Plasma samples were obtained at every visit for safety laboratory and VL analyses. VL was routinely measured using the Roche Cobas TaqMan assay, which was subsequently shown to perform differently from the Roche Cobas Amplicor Ultrasensitive HIV-1 test (Roche Diagnostics, Risch, Switzerland). Data suggested that, at a low VL (< 48 copies/mL), the TaqMan assay may report detectable VL results at a higher frequency than the Amplicor test [15]. As the trial design was based on the test performance of the Amplicor test, plasma samples with TaqMan results ≥48 copies/mL and ≤200

copies/mL after randomization to week 24 inclusive were assayed using the Amplicor Ultrasensitive assay, in order to provide an Amplicor-based endpoint result. If the Amplicor Ultrasensitive assay detected virus (VL ≥ 50 copies/mL), buy Navitoclax the samples obtained before and after the index sample were also tested using the Amplicor Ultrasensitive assay.
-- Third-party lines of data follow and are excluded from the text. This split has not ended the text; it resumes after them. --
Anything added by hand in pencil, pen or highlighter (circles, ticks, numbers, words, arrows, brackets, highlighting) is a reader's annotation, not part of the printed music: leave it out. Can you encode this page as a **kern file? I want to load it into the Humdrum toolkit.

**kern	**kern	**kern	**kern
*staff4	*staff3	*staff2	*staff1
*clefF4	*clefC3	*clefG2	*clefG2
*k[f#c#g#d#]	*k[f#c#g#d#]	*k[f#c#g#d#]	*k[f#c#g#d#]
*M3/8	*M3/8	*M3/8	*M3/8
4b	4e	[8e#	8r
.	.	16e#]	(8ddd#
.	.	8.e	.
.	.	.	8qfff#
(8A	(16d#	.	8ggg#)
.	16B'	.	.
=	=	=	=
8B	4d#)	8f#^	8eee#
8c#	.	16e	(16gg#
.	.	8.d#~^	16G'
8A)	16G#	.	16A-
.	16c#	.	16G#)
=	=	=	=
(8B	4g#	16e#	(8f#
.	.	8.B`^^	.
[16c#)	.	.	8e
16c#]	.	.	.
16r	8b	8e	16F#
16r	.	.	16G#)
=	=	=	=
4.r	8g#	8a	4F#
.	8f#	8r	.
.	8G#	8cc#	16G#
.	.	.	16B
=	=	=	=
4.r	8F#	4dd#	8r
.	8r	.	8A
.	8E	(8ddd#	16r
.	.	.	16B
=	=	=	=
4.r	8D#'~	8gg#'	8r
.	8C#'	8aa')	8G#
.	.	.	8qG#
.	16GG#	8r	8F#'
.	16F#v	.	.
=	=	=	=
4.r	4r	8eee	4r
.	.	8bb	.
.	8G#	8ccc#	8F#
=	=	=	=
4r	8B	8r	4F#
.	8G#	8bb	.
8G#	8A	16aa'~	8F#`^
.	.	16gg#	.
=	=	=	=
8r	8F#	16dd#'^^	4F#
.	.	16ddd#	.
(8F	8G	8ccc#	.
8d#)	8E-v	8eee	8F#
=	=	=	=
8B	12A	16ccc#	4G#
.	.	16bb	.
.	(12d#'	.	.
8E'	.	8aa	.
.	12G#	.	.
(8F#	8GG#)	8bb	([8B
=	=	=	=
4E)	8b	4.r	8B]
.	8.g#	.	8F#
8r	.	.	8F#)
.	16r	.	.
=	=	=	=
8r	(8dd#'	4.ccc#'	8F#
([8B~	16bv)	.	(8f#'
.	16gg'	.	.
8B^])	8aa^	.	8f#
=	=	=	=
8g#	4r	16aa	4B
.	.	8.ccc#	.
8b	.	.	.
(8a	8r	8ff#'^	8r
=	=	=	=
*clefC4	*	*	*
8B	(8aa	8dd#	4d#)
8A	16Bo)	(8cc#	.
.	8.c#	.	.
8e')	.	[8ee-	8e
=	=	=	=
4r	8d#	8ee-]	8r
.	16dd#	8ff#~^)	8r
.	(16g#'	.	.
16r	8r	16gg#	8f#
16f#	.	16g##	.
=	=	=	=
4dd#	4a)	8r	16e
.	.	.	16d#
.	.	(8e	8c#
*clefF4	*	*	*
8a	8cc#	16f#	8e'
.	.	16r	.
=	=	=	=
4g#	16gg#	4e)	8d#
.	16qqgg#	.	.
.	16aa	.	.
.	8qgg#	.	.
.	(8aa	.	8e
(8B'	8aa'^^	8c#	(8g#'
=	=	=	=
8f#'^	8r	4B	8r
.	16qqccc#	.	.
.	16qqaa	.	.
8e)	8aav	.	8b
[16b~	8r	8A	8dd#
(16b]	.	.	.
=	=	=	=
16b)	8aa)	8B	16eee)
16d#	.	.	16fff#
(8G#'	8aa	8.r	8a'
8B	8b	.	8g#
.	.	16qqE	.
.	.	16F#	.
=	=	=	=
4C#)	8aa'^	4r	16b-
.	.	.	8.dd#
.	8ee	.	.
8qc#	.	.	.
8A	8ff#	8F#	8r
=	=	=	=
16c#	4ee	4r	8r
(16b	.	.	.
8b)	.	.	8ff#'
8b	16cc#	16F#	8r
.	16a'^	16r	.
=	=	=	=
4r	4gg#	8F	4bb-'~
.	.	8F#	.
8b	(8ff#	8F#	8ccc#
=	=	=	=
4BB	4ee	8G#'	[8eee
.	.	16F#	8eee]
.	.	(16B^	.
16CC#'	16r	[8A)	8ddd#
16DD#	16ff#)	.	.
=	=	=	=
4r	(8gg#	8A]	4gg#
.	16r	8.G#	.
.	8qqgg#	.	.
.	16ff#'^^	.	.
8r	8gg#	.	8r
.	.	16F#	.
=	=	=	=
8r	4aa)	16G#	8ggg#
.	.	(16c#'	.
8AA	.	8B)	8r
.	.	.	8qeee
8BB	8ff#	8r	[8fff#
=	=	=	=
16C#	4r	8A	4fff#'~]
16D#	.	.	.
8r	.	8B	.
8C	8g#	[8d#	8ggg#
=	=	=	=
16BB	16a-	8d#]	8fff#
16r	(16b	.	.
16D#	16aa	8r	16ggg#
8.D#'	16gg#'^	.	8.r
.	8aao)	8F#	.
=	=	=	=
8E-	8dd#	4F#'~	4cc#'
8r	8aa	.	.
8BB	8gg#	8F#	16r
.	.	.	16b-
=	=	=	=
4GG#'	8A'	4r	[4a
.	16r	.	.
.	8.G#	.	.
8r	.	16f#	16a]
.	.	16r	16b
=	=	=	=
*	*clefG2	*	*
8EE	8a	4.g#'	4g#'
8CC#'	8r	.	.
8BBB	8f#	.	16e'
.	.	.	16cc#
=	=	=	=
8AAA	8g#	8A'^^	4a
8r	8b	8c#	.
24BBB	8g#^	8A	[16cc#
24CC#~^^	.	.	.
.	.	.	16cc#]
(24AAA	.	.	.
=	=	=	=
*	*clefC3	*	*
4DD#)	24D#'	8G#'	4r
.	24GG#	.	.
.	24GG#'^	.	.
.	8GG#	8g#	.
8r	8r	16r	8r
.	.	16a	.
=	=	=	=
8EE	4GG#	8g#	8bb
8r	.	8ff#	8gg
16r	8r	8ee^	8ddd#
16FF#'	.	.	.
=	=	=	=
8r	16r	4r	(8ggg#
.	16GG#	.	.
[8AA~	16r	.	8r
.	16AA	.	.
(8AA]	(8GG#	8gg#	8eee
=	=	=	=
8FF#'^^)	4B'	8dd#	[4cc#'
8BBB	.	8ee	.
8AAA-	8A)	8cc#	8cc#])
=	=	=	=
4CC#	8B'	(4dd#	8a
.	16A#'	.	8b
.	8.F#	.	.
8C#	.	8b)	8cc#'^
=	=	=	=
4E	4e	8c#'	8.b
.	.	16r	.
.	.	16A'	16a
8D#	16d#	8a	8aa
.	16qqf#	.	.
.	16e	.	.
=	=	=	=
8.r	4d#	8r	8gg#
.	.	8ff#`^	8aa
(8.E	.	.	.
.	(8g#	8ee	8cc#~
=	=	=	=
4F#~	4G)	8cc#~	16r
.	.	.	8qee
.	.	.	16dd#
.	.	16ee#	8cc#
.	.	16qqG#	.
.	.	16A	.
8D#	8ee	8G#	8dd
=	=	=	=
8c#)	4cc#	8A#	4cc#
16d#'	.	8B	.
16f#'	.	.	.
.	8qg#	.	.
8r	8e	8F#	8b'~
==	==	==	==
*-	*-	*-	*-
The VL recorded for the patient was the result using the Amplicor assay, whenever it was performed. For visits PF-02341066 purchase where the Amplicor assay was not performed, the result from the TaqMan assay was recorded. The primary study

endpoint was the proportion of patients with continued virological response (< 50 copies/mL) at week 24, using the combined Amplicor–TaqMan results. Patients were classed as having treatment failure at the first occurrence of any one of the following: two consecutive VLs of ≥50 copies/mL at least 2 weeks apart; missing VL measurement at week 24; change in background antiretroviral (ARV) therapy other than because of adverse events (AEs); death; loss to follow-up; or study discontinuation. Secondary efficacy endpoints included the proportion of patients with a continued virological response using a lower limit of quantification (LLOQ) of <400 copies/mL (as

measured by Cobas Amplicor and Cobas TaqMan assay), and time to loss of virological response. Analyses were also performed where only the TaqMan data were used to define VL. Treatment adherence monitoring of study medication (tablet count and duration of medication intake) was performed using an adherence worksheet where tablet Oxalosuccinic acid counts and treatment interruptions were documented. Adherence was calculated as the actual number of pills taken divided by the number of pills that should have been taken. AEs, serious AEs (SAEs) including AIDS-defining events, Division of Acquired Immunodeficiency Syndrome (DAIDS) grade 3 or 4 AEs, laboratory abnormalities and change in baseline laboratory values to week 24 were recorded. When rashes that were possibly related to NVP or hepatic AEs occurred, specific rash and hepatic electronic case report forms were completed. Patients were assessed for changes in haematology, liver enzymes, bilirubin, coagulation parameters, renal function, glucose, amylase and lipase, and triglycerides.